* [WHAT IS NEEDED]:
When you reach the line in the listing below that contains "Olayın ardından hızla", begin returning lines exactly as written, and stop after the line that contains "Bölgedeki güvenlik güçleri, olayın". Return no other lines.

-=-=-=-=-

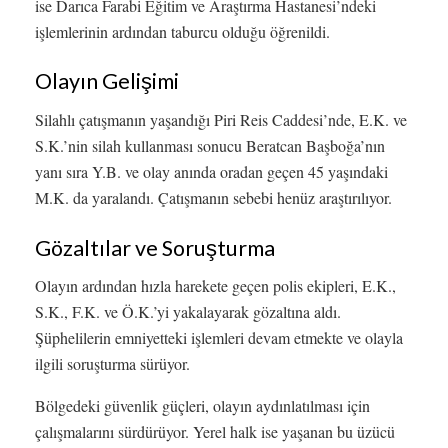
ise Darıca Farabi Eğitim ve Araştırma Hastanesi’ndeki
işlemlerinin ardından taburcu olduğu öğrenildi.
Olayın Gelişimi
Silahlı çatışmanın yaşandığı Piri Reis Caddesi’nde, E.K. ve
S.K.’nin silah kullanması sonucu Beratcan Başboğa’nın
yanı sıra Y.B. ve olay anında oradan geçen 45 yaşındaki
M.K. da yaralandı. Çatışmanın sebebi henüz araştırılıyor.
Gözaltılar ve Soruşturma
Olayın ardından hızla harekete geçen polis ekipleri, E.K.,
S.K., F.K. ve Ö.K.’yi yakalayarak gözaltına aldı.
Şüphelilerin emniyetteki işlemleri devam etmekte ve olayla
ilgili soruşturma sürüyor.
Bölgedeki güvenlik güçleri, olayın aydınlatılması için
çalışmalarını sürdürüyor. Yerel halk ise yaşanan bu üzücü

-=-=-=-=-

* [COMPLETED EXERCISE]:
Olayın ardından hızla harekete geçen polis ekipleri, E.K.,
S.K., F.K. ve Ö.K.’yi yakalayarak gözaltına aldı.
Şüphelilerin emniyetteki işlemleri devam etmekte ve olayla
ilgili soruşturma sürüyor.
Bölgedeki güvenlik güçleri, olayın aydınlatılması için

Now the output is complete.